I’ve been terrible about updating everyone about my class the last few weeks — we’re coming up on the end of the semester, so I’ve been going a little bit mad. We’ve been focusing on vertebrate development lately, and right now we’ve got a few dozen fertilized chicken eggs sitting in an incubator and developing embryos. Maybe. It is always a real pain to get these things delivered to remote Morris, Minnesota — I delayed this part of the lab to the very end of the semester, hoping the sun would emerge and warm the hemisphere enough that when UPS took their sweet time getting them to me, they wouldn’t freeze in the back of the truck. As usual, though, next day delivery turned into two day delivery, and we haven’t seen Spring yet. So we’ll soon know whether they survived their harrowing journey through the frigid Northlands, and if they haven’t, I’ll have to throw up my hands and cry.

Or I could torture my students to ease my frustration. Yeah, that’s the ticket. So it’s exam day.

Developmental Biology Exam #3

This is a take-home exam. You are free and even encouraged to discuss these questions with your fellow students, but please write your answers independently — I want to hear your voice in your essays. Also note that you are UMM students, and so I have the highest expectations for the quality of your writing, and I will be grading you on grammar and spelling and clarity of expression as well as the content of your essays and your understanding of the concepts.

Answer two of the following three questions, 500-1000 words each. Do not retype the questions into your essay; if I can’t tell which one you’re answering from the story you’re telling, you’re doing it wrong. Include a word count in the top right corner of each of the two essays, and your name in the top left corner of each page. This assignment is due in class on Monday, and there will be a penalty for late submissions.

Question 1: One of Sarah Palin’s notorious gaffes was her dismissal of “fruit fly research” — she thought it was absurd that the government actually funded science on flies. How would you explain to a congressman that basic research is important? I’m going to put two constraints on your answer: 1) It has to be comprehensible to Michele Bachmann, and 2) don’t take the shortcut of promising that which you may not deliver. That is, no “maybe it will cure cancer!” claims, but focus instead on why we should appreciate deeper knowledge of biology.

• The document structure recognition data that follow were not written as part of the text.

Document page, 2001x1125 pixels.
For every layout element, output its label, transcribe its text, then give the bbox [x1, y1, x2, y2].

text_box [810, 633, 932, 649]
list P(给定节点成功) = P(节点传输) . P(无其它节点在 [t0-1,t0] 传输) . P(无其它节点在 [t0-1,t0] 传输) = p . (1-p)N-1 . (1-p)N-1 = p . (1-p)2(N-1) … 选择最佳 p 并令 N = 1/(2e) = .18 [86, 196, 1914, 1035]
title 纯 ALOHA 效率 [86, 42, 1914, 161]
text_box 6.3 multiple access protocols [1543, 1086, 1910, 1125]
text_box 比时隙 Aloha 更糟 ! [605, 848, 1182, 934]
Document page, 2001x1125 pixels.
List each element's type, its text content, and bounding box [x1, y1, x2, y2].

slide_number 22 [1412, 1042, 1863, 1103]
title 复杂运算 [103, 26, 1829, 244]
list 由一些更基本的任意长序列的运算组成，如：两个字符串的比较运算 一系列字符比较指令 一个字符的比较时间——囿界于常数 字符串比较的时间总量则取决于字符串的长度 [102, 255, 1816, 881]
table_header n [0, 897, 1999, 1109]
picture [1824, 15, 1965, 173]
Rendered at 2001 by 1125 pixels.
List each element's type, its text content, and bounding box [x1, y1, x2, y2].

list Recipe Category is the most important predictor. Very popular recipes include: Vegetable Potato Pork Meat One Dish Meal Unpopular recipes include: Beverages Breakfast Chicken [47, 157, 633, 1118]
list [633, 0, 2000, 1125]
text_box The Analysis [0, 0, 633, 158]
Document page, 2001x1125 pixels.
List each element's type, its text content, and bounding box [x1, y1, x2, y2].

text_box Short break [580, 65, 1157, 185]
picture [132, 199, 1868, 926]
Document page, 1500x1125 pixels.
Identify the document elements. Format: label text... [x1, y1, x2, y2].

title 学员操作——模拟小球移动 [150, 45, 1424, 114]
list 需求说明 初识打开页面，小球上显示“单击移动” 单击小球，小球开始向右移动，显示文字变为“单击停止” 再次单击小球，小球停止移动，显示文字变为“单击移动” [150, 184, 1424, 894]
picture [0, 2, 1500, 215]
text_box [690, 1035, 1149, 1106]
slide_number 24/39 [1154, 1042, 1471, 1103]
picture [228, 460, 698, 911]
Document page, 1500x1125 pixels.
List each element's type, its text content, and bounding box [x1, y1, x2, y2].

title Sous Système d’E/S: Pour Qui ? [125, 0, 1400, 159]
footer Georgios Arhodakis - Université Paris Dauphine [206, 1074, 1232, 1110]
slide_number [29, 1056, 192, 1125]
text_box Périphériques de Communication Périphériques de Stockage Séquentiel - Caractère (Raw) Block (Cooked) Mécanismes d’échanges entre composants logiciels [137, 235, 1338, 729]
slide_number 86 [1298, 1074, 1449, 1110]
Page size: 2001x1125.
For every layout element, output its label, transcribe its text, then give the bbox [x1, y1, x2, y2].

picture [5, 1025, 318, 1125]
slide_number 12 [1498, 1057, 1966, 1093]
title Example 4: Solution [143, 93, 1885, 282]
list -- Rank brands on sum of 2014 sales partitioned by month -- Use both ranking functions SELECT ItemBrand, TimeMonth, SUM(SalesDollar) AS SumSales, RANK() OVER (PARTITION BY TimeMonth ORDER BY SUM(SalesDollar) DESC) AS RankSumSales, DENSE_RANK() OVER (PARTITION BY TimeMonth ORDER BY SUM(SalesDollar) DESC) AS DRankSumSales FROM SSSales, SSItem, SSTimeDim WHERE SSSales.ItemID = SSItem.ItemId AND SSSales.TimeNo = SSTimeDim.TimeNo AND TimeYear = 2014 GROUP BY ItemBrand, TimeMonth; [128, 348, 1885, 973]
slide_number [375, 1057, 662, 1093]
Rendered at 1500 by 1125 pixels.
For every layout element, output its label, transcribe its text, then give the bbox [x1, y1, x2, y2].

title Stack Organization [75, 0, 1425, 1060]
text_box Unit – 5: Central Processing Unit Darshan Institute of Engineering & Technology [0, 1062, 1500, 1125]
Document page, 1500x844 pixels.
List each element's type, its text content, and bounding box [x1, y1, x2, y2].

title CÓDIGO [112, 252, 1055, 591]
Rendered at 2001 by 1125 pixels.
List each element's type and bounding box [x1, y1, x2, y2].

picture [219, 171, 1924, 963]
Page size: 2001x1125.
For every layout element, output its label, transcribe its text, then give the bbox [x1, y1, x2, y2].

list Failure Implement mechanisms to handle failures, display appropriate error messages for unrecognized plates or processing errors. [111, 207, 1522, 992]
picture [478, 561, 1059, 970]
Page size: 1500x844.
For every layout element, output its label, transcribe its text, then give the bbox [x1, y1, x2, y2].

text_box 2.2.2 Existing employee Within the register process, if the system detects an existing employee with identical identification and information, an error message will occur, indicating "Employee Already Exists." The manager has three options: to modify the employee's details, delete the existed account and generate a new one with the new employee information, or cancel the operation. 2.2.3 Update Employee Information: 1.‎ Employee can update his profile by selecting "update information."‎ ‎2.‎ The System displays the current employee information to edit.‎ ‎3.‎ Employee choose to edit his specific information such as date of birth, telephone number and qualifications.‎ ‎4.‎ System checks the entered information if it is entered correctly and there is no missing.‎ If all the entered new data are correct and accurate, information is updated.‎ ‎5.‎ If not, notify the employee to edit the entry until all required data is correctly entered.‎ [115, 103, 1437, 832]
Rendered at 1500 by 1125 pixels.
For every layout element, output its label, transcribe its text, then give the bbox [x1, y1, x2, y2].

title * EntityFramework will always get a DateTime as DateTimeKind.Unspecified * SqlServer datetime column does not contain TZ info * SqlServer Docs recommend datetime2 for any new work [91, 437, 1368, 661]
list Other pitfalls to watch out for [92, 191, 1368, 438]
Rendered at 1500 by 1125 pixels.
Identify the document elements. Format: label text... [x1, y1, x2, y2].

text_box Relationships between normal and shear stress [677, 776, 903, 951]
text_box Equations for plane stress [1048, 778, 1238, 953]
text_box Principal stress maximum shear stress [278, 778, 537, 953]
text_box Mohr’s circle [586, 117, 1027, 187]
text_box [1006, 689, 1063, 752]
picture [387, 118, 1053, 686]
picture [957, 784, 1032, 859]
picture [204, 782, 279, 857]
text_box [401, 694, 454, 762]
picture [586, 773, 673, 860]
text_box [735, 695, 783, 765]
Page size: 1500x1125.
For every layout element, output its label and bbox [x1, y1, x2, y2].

Question 2: There is an interesting tension in evo devo: on the one hand, we like to talk about the universality of molecular mechanisms, but on the other hand, we’re also very interested in the differences, both in phenotype and genetics. This is an old debate in evolutionary theory, too, so it’s not unique to development, but how do you reconcile unity and diversity simultaneously?

Question 3: When I told you about axis specification in Drosophila, the story was relatively straightforward: maternal factors switch on a chain of zygotic genes that set up the pattern. When I told you about the same process in vertebrates, though, I didn’t give you the same level of detail—I gave you buckets of transcription factors and said they had various roles. Dig deeper. Pick ONE of these vertebrate dorsalizing factors out of the bucket and tell me more about it: noggin, chordin, frizbee, goosecoid, pintallavis.